A VIRUS KNOWS NO MORALS
(EIN VIRUS KENNT KEINE MORAL)
dir. Rosa von Praunheim, 1986
84 minutes. Germany.
In German with English subtitles.
TICKETS HERE
FRIDAY, JUNE 16 – 10 PM
TICKETS HERE
SATURDAY, JUNE 24 – 7:30 PM on 16mm!
(This event is $10.)
Meet some of the faces of AIDS in Germany: a capitalist bathhouse owner (played by Rosa von Praunheim himself) who refuses to shut down his business even as he succumbs to disease, a virologist whose research is centered around extracting as much money from the dying as possible, and a straight woman who wants to make it with a gay man ‘before they go extinct.’ Both a precursor to Praunheim’s AIDS Trilogy (screened last year) and the first German film to directly address the epidemic, A VIRUS KNOWS NO MORALS is a caustic, take-no-prisoners satire on the AIDS Industrial Complex and those who sought to both profit from the virus and downplay its threat, and one of the most radical AIDS films of the 80s.
ANITA: DANCES OF VICE
(ANITA: TÄNZE DES LASTERS)
dir. Rosa von Praunheim, 1987
89 minutes. Germany.
In German with English subtitles.
TICKETS HERE
SATURDAY, JUNE 10 – MIDNIGHT
MONDAY, JUNE 26 – 7:30 PM
The true story of Anita Berber, the notorious bisexual who scandalized Weimar Germany with her own particular brand of nude cabaret before dying of tuberculosis at 29, is brought to life in the visions of an eccentric old woman living in present-day Berlin in this shimmering tribute to silent-era German cinema. Written specifically as a starring vehicle for Praunheim’s muse Lotti Huber, ANITA: DANCES OF VICE is the ultimate expression of the filmmaker’s 80s aesthetic and a clear precursor to New Queer Cinema classics like SWOON and POISON.

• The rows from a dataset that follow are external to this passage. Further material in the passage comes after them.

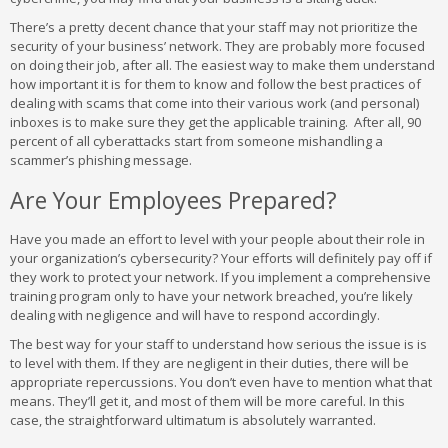
There’s a pretty decent chance that your staff may not prioritize the
security of your business’ network. They are probably more focused
on doing their job, after all. The easiest way to make them understand
how important it is for them to know and follow the best practices of
dealing with scams that come into their various work (and personal)
inboxes is to make sure they get the applicable training. After all, 90
percent of all cyberattacks start from someone mishandling a
scammer’s phishing message.
Are Your Employees Prepared?
Have you made an effort to level with your people about their role in
your organization’s cybersecurity? Your efforts will definitely pay off if
they work to protect your network. If you implement a comprehensive
training program only to have your network breached, you’re likely
dealing with negligence and will have to respond accordingly.
The best way for your staff to understand how serious the issue is is
to level with them. If they are negligent in their duties, there will be
appropriate repercussions. You don’t even have to mention what that
means. They’ll get it, and most of them will be more careful. In this
case, the straightforward ultimatum is absolutely warranted.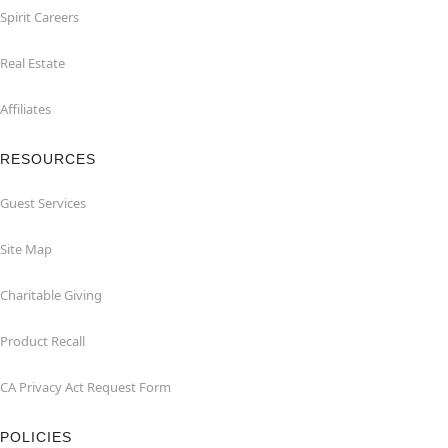
Spirit Careers
Real Estate
Affiliates
RESOURCES
Guest Services
Site Map
Charitable Giving
Product Recall
CA Privacy Act Request Form
POLICIES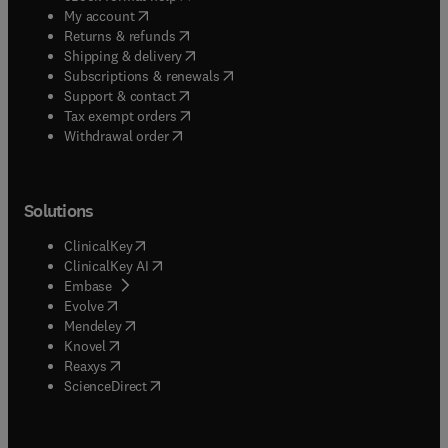
(
opens in new tab/window
)
My account
(
opens in new tab/window
)
Returns & refunds
(
opens in new tab/window
)
Shipping & delivery
(
opens in new tab/window
)
Subscriptions & renewals
(
opens in new tab/window
)
Support & contact
(
opens in new tab/window
)
Tax exempt orders
Withdrawal order
Solutions
(
opens in new tab/window
)
ClinicalKey
(
opens in new tab/window
)
ClinicalKey AI
(
opens in new tab/window
)
Embase
(
opens in new tab/window
)
Evolve
(
opens in new tab/window
)
Mendeley
(
opens in new tab/window
)
Knovel
(
opens in new tab/window
)
Reaxys
(
opens in new tab/window
)
ScienceDirect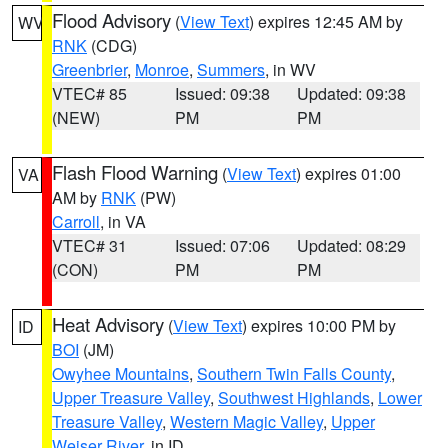
Flood Advisory
(
View Text
) expires 12:45 AM by
WV
RNK
(CDG)
Greenbrier
,
Monroe
,
Summers
, in WV
VTEC# 85
Issued: 09:38
Updated: 09:38
(NEW)
PM
PM
Flash Flood Warning
(
View Text
) expires 01:00
VA
AM by
RNK
(PW)
Carroll
, in VA
VTEC# 31
Issued: 07:06
Updated: 08:29
(CON)
PM
PM
Heat Advisory
(
View Text
) expires 10:00 PM by
ID
BOI
(JM)
Owyhee Mountains
,
Southern Twin Falls County
,
Upper Treasure Valley
,
Southwest Highlands
,
Lower
Treasure Valley
,
Western Magic Valley
,
Upper
Weiser River
, in ID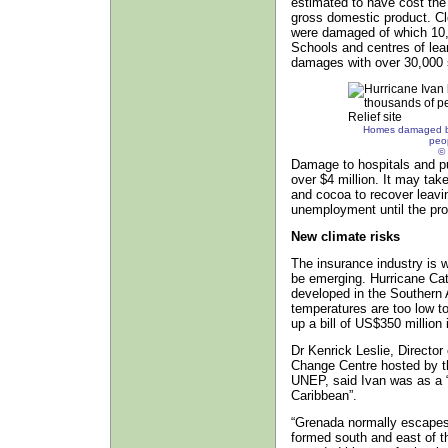
estimated to have cost the 
gross domestic product. Cl
were damaged of which 10,0
Schools and centres of lear
damages with over 30,000 
Homes damaged by 
peo
© 
Damage to hospitals and pu
over $4 million. It may tak
and cocoa to recover leavi
unemployment until the prod
New climate risks
The insurance industry is w
be emerging. Hurricane Catar
developed in the Southern 
temperatures are too low to
up a bill of US$350 million
Dr Kenrick Leslie, Directo
Change Centre hosted by t
UNEP, said Ivan was as a “
Caribbean”.
“Grenada normally escapes
formed south and east of the 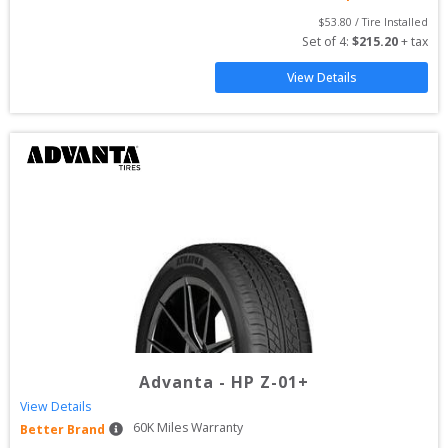
$
53.80
 / Tire Installed
Set of 
4
: 
$
215.20
 + tax
View Details
Advanta
-
HP Z-01+
View Details
60
K Miles Warranty
Better Brand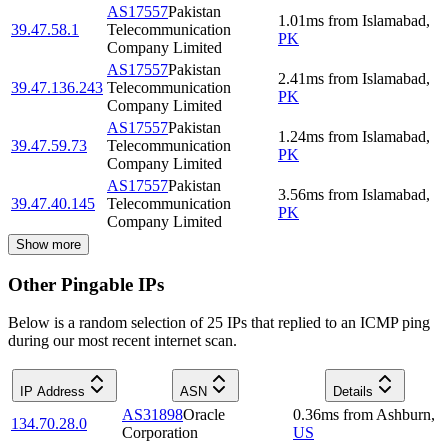
AS17557
Pakistan
1.01
ms
from
Islamabad
,
39.47.58.1
Telecommunication
PK
Company Limited
AS17557
Pakistan
2.41
ms
from
Islamabad
,
39.47.136.243
Telecommunication
PK
Company Limited
AS17557
Pakistan
1.24
ms
from
Islamabad
,
39.47.59.73
Telecommunication
PK
Company Limited
AS17557
Pakistan
3.56
ms
from
Islamabad
,
39.47.40.145
Telecommunication
PK
Company Limited
Show more
Other Pingable IPs
Below is a random selection of 25 IPs that replied to an ICMP ping
during our most recent internet scan.
IP Address
ASN
Details
AS31898
Oracle
0.36
ms
from
Ashburn
,
134.70.28.0
Corporation
US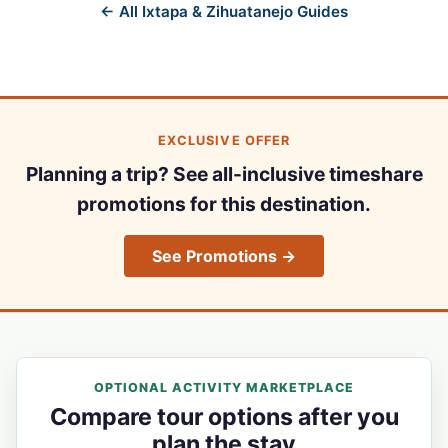
← All Ixtapa & Zihuatanejo Guides
EXCLUSIVE OFFER
Planning a trip? See all-inclusive timeshare
promotions for this destination.
See Promotions →
OPTIONAL ACTIVITY MARKETPLACE
Compare tour options after you
plan the stay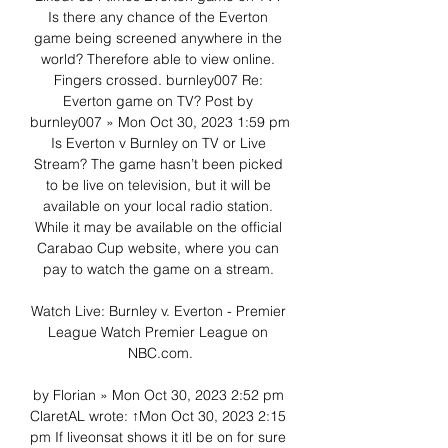
Is there any chance of the Everton 
game being screened anywhere in the 
world? Therefore able to view online. 
Fingers crossed. burnley007 Re: 
Everton game on TV? Post by 
burnley007 » Mon Oct 30, 2023 1:59 pm 
Is Everton v Burnley on TV or Live 
Stream? The game hasn’t been picked 
to be live on television, but it will be 
available on your local radio station. 
While it may be available on the official 
Carabao Cup website, where you can 
pay to watch the game on a stream. 

Watch Live: Burnley v. Everton - Premier 
League Watch Premier League on 
NBC.com.

by Florian » Mon Oct 30, 2023 2:52 pm 
ClaretAL wrote: ↑Mon Oct 30, 2023 2:15 
pm If liveonsat shows it itl be on for sure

I AM MY OWN WOMAN + CHARLOTTE IN SWEDEN
(ICH BIN MEINE EIGENE FRAU + CHARLOTTE IN SCHWEDEN)
dir. Rosa von Praunheim, 1992 + 2003
105 minutes (combined). Germany.
In German with English subtitles.
TICKETS HERE
SATURDAY, JUNE 17 – 3 PM
TICKETS HERE
SATURDAY, JUNE 24 – 5 PM ON 16mm!
(This event is $10.)
East German trans icon Charlotte von Mahlsdorf guides Rosa von Praunheim through the retelling of her incredible life story in this biopic that blurs the lines between traditional narrative and documentary. As much about the joys of collecting antique furniture as it is Mahlsdorf’s role in fostering and protecting queer community in East Berlin, I AM MY OWN WOMAN is one of the few trans biopics to truly feel as radical and as original as its subject. Paired with von Praunheim’s short 2003 follow-up, CHARLOTTE IN SWEDEN.